Task directions =
Could you return the data below exactly as it appears?

##### Task input #####

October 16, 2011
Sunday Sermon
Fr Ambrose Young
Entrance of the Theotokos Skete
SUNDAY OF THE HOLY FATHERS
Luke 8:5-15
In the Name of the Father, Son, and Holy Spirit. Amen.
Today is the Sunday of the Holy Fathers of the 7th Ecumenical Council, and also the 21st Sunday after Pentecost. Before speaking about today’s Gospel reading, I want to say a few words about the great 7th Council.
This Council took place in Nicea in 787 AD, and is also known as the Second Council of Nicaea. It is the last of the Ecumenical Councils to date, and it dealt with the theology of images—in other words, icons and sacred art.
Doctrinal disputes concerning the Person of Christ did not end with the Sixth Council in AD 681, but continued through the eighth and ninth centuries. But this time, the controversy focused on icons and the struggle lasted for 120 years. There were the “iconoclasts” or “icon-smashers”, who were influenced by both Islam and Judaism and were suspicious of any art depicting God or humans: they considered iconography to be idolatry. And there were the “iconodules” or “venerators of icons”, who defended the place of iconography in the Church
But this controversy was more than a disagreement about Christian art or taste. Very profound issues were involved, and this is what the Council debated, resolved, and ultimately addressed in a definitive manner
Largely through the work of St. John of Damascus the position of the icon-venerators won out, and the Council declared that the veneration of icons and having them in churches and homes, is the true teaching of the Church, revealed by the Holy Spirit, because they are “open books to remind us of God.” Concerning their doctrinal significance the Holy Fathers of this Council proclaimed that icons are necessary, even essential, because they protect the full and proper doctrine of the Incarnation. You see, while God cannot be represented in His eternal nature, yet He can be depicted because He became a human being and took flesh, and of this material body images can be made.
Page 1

#####

Answer area =
October 16, 2011
Sunday Sermon
Fr Ambrose Young
Entrance of the Theotokos Skete
SUNDAY OF THE HOLY FATHERS
Luke 8:5-15
In the Name of the Father, Son, and Holy Spirit. Amen.
Today is the Sunday of the Holy Fathers of the 7th Ecumenical Council, and also the 21st Sunday after Pentecost. Before speaking about today’s Gospel reading, I want to say a few words about the great 7th Council.
This Council took place in Nicea in 787 AD, and is also known as the Second Council of Nicaea. It is the last of the Ecumenical Councils to date, and it dealt with the theology of images—in other words, icons and sacred art.
Doctrinal disputes concerning the Person of Christ did not end with the Sixth Council in AD 681, but continued through the eighth and ninth centuries. But this time, the controversy focused on icons and the struggle lasted for 120 years. There were the “iconoclasts” or “icon-smashers”, who were influenced by both Islam and Judaism and were suspicious of any art depicting God or humans: they considered iconography to be idolatry. And there were the “iconodules” or “venerators of icons”, who defended the place of iconography in the Church
But this controversy was more than a disagreement about Christian art or taste. Very profound issues were involved, and this is what the Council debated, resolved, and ultimately addressed in a definitive manner
Largely through the work of St. John of Damascus the position of the icon-venerators won out, and the Council declared that the veneration of icons and having them in churches and homes, is the true teaching of the Church, revealed by the Holy Spirit, because they are “open books to remind us of God.” Concerning their doctrinal significance the Holy Fathers of this Council proclaimed that icons are necessary, even essential, because they protect the full and proper doctrine of the Incarnation. You see, while God cannot be represented in His eternal nature, yet He can be depicted because He became a human being and took flesh, and of this material body images can be made.
Page 1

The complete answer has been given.